Probleme im Übergang
Deutschland ist gut beraten, das Migrationsgeschehen an seiner östlichen Grenze genauer in den Blick zu nehmen. Die Zahl illegaler Aufgriffe verdoppelt sich von Monat zu Monat – so wie dies in den Jahren vor 2015 geschah. Die Lage ist geprägt von neuen Fluchtanlässen, etwa in Afghanistan. Hinzu kommt, dass der weißrussische Diktator mit Flüchtlingen die EU herauszufordern versucht. Wichtig ist zudem die Bereitschaft, schnell zu reagieren. Das gilt ganz besonders für die primär Verantwortlichen, die sich ausdrücklich vorgenommen haben, dass sich „2015 nicht wiederholen“dürfe: Angela Merkel und Horst Seehofer, die damaligen Parteichefs von CDU und CSU und nun gemeinsam Abtretenden.
Der Abtritt macht die Sache komplizierter. Denn es ist ungeschriebenes Gesetz der deutschen Nachkriegsgeschichte, dass eine noch amtierende Regierung eine nachfolgende nicht vor vollendete Tatsachen stellt. Das bedeutet nicht, vor wichtigen Reaktionen erst die Kanzlerwahl abwarten zu müssen. Der Machtwechsel ist vom Grundgesetz nicht ohne Grund als nahtloser Prozess vorgesehen. Alle bleiben auf ihrem Posten, bis eine neue Regierung ernannt ist. Allerdings besteht auch kein Grund zu nervösen Reaktionen. Deutschland ist seit 2015 einen weiten Weg gegangen, um auch mit krisenhaften Zuspitzungen besser umgehen zu können. War selbst das Registrierungssystem für Neuankömmlinge so schlecht organisiert, dass sich Terrorwillige ein Dutzend Identitäten zulegen konnten, ist Vergleichbares nun nahezu ausgeschlossen. Auch bei der Unterbringung gibt es Reserven. Gleichwohl ist eine „wird-schon-von-alleine-klappen“-Einstellung falsch. Wer sich die Millionen von Menschen vor Augen hält, die sich vor dem neuen Taliban-Schreckenssystem in Sicherheit zu bringen versuchen, ist gut beraten, die Komponenten großer Lösungen vorzubereiten.

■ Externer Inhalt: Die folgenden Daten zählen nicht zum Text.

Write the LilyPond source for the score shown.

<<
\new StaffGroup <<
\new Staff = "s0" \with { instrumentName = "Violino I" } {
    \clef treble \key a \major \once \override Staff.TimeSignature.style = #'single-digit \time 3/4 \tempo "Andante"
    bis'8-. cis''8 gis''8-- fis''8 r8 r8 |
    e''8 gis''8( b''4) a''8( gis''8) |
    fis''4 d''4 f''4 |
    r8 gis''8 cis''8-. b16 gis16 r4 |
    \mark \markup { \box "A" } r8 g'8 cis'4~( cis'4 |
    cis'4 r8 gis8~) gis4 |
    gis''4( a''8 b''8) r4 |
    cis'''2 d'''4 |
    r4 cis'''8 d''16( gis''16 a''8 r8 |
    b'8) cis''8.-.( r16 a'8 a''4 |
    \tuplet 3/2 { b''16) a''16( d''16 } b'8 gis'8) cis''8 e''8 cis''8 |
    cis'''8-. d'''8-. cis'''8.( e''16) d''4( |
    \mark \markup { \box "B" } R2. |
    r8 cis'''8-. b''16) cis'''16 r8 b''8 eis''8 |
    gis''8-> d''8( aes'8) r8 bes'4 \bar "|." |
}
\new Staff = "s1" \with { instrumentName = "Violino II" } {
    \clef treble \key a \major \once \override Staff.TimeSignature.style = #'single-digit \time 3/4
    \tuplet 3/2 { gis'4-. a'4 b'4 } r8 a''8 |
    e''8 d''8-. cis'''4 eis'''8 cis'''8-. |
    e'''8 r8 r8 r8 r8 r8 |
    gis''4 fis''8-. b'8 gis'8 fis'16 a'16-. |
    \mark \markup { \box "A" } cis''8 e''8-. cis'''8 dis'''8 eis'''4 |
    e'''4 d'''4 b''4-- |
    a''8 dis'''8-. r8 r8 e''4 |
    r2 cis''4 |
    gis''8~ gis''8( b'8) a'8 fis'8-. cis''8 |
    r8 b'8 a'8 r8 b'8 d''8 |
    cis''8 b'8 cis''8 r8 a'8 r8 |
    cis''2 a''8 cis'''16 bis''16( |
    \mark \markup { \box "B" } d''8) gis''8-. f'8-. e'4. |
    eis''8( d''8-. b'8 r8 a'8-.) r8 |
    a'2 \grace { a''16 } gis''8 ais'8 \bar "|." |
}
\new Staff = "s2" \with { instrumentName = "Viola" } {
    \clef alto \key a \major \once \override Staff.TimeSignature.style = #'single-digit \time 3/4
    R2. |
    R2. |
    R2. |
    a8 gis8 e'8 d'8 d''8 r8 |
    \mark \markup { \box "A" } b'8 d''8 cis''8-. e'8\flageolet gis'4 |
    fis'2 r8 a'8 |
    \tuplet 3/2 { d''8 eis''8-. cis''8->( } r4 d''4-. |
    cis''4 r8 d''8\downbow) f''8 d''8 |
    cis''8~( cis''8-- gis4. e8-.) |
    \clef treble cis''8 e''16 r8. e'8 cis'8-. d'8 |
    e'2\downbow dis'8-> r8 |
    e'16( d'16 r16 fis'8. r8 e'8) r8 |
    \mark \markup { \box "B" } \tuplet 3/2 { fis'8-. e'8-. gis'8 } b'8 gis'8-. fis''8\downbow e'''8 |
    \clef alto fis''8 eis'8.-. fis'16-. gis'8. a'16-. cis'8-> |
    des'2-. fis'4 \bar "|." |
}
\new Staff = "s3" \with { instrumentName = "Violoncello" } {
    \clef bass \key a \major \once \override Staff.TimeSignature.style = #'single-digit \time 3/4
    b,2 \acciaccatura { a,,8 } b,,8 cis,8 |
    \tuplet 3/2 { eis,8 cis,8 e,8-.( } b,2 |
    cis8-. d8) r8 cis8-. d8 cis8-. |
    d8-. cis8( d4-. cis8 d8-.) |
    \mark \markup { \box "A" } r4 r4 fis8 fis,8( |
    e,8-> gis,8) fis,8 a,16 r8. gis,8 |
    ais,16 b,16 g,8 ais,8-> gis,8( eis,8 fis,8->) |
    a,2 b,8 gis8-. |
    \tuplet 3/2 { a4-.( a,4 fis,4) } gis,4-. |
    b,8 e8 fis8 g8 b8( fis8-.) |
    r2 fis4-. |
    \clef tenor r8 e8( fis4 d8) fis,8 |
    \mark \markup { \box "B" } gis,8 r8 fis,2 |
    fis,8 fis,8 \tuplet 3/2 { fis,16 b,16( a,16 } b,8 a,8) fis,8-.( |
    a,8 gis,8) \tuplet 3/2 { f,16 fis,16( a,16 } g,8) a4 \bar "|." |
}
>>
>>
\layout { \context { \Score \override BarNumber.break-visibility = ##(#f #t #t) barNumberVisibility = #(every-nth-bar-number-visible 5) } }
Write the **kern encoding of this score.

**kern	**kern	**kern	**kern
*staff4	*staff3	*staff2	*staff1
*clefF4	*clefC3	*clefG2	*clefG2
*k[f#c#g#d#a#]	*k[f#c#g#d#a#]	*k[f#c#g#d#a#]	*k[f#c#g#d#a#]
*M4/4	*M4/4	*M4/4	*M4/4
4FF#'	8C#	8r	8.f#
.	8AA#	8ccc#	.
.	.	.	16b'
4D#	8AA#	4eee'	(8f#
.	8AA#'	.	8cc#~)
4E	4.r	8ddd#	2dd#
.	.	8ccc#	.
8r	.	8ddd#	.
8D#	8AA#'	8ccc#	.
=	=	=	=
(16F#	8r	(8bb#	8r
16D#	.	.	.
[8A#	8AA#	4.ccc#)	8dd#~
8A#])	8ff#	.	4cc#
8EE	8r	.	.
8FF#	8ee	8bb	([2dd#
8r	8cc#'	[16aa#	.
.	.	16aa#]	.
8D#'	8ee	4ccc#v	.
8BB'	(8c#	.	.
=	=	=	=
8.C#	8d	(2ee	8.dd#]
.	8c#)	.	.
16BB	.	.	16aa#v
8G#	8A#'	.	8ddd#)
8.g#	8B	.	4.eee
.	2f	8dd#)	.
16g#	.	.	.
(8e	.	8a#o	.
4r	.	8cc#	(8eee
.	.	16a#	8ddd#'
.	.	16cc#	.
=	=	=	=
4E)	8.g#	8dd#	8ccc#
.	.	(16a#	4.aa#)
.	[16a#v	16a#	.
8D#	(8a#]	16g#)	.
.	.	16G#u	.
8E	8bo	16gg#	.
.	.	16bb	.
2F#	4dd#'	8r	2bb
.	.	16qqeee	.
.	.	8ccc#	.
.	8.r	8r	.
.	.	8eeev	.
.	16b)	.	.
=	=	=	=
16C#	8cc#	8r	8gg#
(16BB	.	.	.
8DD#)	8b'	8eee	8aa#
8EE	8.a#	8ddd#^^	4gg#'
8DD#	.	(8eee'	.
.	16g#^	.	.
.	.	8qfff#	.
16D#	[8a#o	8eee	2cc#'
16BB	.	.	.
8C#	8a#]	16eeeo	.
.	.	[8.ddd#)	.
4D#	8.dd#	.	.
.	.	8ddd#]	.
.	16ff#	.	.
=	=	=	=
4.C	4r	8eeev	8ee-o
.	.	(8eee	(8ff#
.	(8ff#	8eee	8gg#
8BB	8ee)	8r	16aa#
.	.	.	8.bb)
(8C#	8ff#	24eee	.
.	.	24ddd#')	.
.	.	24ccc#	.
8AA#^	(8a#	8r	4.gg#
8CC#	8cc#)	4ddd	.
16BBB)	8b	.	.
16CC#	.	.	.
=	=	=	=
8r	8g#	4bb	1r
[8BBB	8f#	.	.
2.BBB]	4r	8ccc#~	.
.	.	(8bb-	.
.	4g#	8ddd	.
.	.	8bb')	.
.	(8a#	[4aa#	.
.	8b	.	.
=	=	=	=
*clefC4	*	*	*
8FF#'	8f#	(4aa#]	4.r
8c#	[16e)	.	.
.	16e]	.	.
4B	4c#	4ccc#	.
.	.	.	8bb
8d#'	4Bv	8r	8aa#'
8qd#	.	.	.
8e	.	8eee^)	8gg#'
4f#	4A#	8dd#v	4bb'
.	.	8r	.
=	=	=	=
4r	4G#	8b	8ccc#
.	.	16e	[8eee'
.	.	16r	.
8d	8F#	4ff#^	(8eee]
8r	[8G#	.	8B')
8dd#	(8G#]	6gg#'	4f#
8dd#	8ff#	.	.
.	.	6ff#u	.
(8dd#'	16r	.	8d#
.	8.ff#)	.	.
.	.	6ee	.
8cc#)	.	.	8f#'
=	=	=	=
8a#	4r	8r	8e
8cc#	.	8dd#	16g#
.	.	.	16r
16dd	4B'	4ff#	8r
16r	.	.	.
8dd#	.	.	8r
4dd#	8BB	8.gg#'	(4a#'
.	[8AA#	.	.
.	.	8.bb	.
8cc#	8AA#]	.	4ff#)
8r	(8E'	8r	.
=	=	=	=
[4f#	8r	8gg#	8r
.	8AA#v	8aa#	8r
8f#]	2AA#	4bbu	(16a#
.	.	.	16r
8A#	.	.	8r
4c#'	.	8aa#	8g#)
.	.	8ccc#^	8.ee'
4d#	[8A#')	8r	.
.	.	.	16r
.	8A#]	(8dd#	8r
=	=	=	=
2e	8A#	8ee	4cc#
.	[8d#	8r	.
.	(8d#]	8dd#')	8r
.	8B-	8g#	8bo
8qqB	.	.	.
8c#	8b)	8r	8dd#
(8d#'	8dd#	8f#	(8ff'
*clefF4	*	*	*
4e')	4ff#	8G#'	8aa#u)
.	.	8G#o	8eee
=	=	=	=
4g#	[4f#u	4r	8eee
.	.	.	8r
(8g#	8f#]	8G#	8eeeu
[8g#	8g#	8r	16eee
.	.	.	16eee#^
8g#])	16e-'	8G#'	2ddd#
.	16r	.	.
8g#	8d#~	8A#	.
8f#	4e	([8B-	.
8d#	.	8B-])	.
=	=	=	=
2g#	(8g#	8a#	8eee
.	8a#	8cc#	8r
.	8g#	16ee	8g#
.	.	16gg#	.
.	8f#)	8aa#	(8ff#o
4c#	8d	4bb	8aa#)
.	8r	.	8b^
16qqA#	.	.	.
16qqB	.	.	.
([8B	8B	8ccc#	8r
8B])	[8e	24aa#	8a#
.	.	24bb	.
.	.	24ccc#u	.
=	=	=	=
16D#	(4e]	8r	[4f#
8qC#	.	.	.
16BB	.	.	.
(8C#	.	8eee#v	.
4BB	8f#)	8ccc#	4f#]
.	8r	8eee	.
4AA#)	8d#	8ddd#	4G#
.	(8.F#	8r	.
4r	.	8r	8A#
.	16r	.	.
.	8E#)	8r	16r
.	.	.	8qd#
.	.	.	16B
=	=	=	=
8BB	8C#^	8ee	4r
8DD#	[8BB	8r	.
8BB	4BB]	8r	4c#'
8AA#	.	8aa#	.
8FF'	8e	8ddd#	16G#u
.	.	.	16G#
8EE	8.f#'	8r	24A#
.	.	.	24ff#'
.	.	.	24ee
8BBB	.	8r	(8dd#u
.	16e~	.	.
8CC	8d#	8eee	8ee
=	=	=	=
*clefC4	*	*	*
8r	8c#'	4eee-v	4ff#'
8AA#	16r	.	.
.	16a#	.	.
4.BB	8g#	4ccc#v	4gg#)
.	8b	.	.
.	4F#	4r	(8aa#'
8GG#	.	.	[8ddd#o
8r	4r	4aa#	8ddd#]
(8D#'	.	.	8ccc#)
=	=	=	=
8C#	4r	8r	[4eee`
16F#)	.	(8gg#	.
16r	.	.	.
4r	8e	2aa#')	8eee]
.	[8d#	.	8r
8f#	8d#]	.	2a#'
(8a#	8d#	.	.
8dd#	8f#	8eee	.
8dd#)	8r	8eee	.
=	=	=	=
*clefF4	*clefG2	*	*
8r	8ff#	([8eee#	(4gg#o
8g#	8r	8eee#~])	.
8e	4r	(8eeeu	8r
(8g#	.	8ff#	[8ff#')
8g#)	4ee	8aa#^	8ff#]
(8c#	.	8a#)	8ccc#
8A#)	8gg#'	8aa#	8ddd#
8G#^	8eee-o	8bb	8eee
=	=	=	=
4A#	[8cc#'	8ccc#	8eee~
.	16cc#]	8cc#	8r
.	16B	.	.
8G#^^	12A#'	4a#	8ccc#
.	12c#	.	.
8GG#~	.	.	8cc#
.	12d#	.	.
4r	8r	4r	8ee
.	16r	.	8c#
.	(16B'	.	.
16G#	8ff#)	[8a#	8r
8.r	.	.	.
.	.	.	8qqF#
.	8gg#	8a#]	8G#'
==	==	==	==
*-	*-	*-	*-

Aktuell geht es darum, problematische Auswirkungen so gut wie möglich im Griff zu behalten, ohne den Grenzverkehr lahmzulegen. Massiv verstärkte Schleierfahndung gehört genauso dazu, wie Interventionen gegen die Drahtzieher in Weißrussland und Unterstützung der Polen an der EU-Außengrenze. Wichtig ist vor allem eines: Klare Botschaften. Die erreicht Deutschland in Zeiten des Überganges nur, wenn die Repräsentanten einer künftigen Regierung von der aktuellen in die wesentlichen Überlegungen mit eingebunden werden. Frau Merkel und Herr Seehofer, übernehmen Sie! Aber nur zusammen mit Olaf Scholz, Annalena Baerbock und Christian Lindner. Das könnte als Nebeneffekt die Inhalte des entstehenden Koalitionsvertrages näher an die akuten Probleme heranbringen.